- What you have to do:
Throughout the records below, find each line holding "long" and copy it.
══ Records for this task ══
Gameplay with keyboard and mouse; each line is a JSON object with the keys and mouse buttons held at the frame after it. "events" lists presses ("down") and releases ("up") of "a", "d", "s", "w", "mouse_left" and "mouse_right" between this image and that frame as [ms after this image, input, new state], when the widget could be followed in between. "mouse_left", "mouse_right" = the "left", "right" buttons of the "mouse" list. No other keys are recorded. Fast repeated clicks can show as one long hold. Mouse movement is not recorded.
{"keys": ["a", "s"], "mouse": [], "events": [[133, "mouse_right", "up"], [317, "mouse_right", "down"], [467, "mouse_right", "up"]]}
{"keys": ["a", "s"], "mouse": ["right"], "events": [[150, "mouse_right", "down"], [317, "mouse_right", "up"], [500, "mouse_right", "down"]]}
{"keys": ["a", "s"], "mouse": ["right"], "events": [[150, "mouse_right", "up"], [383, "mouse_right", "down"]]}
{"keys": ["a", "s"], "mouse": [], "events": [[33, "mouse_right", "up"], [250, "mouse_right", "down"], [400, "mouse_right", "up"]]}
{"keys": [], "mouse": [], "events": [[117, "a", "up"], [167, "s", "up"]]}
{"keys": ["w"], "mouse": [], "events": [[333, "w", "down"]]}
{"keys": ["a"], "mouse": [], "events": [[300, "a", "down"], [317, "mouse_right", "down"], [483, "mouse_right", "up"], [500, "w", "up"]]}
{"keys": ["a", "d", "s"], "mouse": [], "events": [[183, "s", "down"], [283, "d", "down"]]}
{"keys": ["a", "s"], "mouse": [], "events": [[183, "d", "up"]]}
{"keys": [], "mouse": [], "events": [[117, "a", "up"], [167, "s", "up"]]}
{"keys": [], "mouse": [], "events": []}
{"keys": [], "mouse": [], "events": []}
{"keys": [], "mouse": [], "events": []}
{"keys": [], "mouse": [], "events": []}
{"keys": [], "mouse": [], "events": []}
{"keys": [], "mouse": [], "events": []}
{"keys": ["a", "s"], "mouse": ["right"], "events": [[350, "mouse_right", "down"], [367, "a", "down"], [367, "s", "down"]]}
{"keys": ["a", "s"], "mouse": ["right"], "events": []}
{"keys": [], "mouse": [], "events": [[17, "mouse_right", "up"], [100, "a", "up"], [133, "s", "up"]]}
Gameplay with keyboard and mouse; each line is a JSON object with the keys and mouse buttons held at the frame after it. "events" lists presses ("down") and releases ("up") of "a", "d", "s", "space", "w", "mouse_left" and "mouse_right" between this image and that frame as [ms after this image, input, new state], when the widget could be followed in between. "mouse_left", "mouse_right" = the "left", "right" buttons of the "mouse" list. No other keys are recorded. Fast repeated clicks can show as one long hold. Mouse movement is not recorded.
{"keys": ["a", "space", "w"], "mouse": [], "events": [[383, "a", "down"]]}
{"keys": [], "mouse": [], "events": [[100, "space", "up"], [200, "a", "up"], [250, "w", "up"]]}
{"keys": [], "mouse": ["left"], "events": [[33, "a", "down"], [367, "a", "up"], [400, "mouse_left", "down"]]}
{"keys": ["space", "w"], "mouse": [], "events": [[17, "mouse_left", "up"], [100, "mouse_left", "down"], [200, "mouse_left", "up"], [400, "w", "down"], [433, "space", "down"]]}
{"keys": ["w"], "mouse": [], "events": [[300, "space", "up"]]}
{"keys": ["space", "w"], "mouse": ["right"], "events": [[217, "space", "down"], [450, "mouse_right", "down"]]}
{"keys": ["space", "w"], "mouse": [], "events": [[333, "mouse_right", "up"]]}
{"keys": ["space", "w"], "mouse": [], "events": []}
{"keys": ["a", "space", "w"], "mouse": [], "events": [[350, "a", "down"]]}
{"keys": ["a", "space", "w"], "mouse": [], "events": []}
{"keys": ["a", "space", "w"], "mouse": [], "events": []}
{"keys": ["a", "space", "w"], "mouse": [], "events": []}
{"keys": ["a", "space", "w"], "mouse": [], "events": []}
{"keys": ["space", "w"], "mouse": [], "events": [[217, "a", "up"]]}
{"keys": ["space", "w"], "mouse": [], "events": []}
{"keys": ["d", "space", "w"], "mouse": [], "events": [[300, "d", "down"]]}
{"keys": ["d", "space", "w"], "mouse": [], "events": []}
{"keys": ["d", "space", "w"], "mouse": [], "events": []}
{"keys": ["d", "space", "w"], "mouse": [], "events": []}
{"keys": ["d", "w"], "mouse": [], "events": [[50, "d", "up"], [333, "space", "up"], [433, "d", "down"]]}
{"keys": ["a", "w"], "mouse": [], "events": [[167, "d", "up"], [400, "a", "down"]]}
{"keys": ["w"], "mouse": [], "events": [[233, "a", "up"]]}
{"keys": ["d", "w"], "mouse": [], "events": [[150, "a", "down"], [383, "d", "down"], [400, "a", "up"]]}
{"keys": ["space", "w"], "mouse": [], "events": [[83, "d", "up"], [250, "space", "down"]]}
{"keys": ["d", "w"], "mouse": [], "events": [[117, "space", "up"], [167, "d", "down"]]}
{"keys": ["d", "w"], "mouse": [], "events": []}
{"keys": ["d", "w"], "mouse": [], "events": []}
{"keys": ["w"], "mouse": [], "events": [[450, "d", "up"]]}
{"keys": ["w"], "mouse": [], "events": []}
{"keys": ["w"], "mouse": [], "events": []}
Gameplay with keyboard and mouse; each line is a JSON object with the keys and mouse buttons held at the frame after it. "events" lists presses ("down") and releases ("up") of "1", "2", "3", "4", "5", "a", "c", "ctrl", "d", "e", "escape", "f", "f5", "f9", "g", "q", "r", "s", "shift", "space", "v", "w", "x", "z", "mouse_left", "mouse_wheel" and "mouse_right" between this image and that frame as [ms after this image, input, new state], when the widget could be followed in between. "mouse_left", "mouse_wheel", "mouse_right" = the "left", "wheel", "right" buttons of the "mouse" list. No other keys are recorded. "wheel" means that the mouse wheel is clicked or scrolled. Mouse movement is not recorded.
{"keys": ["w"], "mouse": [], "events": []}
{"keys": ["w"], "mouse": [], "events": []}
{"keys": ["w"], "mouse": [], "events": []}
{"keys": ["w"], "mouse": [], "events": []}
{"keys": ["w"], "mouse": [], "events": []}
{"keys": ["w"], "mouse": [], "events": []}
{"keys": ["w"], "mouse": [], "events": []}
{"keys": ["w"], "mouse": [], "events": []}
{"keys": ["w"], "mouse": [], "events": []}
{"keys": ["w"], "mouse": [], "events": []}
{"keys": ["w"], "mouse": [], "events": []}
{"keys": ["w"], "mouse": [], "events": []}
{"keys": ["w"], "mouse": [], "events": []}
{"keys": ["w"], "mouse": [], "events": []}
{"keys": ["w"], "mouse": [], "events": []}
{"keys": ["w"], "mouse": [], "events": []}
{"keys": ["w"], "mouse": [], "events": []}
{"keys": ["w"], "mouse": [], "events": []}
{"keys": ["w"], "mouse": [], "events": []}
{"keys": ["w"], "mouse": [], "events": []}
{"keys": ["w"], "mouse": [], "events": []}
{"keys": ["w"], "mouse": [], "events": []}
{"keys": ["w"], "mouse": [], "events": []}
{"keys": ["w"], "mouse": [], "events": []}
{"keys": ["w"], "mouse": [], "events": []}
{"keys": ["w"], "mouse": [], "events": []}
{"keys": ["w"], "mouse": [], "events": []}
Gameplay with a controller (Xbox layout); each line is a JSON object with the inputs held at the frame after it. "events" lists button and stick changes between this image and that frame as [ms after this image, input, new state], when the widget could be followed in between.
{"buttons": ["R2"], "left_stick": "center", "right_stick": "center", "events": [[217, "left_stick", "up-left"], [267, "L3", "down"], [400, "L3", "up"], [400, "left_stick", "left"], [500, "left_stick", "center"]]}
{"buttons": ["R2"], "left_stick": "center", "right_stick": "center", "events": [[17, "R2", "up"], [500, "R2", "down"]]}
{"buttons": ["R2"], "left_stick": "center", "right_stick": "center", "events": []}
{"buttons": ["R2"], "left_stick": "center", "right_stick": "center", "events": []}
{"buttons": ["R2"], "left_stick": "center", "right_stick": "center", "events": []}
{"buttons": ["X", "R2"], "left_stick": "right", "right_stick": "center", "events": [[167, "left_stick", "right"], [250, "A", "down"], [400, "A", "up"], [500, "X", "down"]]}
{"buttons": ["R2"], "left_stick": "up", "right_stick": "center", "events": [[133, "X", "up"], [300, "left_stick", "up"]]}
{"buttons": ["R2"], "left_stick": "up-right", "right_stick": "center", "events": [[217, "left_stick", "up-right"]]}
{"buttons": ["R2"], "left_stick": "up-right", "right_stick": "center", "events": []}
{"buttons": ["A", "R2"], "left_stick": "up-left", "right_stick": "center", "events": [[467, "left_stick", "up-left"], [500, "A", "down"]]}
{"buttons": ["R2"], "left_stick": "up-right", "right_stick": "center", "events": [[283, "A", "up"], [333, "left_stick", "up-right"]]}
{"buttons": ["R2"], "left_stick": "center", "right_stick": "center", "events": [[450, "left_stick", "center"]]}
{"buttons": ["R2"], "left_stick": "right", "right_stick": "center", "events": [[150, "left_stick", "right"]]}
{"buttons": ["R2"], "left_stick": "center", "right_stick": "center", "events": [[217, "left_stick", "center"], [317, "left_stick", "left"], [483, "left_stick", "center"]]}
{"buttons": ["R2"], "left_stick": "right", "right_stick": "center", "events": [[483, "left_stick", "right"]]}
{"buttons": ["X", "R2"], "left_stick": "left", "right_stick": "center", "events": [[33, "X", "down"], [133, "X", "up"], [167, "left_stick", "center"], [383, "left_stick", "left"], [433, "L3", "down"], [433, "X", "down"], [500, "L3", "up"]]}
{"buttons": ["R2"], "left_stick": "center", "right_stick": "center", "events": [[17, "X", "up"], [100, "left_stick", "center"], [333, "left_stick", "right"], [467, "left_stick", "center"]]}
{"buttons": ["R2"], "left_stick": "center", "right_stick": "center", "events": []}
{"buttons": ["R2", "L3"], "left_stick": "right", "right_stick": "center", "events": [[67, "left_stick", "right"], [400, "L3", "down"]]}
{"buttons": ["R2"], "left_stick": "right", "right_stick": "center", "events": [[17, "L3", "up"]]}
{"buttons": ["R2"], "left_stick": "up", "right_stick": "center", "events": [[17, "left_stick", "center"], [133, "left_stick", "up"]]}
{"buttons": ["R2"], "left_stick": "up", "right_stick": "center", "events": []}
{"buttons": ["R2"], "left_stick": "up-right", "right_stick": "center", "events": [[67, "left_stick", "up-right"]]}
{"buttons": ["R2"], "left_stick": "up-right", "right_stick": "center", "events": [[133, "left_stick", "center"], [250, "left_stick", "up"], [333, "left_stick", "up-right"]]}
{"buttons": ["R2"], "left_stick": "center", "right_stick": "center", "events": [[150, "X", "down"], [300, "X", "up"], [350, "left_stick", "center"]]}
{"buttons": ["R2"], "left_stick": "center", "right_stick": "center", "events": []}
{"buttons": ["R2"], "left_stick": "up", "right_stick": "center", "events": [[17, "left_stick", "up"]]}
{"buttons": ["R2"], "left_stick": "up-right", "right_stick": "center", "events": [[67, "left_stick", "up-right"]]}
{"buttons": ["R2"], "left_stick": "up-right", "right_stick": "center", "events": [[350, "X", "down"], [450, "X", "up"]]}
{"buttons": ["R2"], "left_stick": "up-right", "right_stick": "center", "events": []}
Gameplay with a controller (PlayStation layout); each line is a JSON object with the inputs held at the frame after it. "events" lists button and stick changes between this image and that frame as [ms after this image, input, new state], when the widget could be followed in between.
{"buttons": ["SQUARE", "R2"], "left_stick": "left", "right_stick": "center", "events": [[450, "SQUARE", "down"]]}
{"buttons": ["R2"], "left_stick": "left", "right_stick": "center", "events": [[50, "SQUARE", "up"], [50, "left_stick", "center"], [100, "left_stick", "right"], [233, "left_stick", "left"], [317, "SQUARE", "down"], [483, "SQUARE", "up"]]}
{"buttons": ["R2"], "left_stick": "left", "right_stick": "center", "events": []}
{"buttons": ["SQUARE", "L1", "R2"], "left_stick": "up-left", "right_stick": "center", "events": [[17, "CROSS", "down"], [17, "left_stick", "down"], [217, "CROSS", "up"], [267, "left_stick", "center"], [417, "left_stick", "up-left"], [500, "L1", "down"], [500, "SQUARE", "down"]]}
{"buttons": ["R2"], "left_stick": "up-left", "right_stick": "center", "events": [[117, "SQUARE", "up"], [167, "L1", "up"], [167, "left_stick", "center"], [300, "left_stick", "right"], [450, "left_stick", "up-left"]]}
═══
- Completed exercise:
Gameplay with keyboard and mouse; each line is a JSON object with the keys and mouse buttons held at the frame after it. "events" lists presses ("down") and releases ("up") of "a", "d", "s", "w", "mouse_left" and "mouse_right" between this image and that frame as [ms after this image, input, new state], when the widget could be followed in between. "mouse_left", "mouse_right" = the "left", "right" buttons of the "mouse" list. No other keys are recorded. Fast repeated clicks can show as one long hold. Mouse movement is not recorded.
Gameplay with keyboard and mouse; each line is a JSON object with the keys and mouse buttons held at the frame after it. "events" lists presses ("down") and releases ("up") of "a", "d", "s", "space", "w", "mouse_left" and "mouse_right" between this image and that frame as [ms after this image, input, new state], when the widget could be followed in between. "mouse_left", "mouse_right" = the "left", "right" buttons of the "mouse" list. No other keys are recorded. Fast repeated clicks can show as one long hold. Mouse movement is not recorded.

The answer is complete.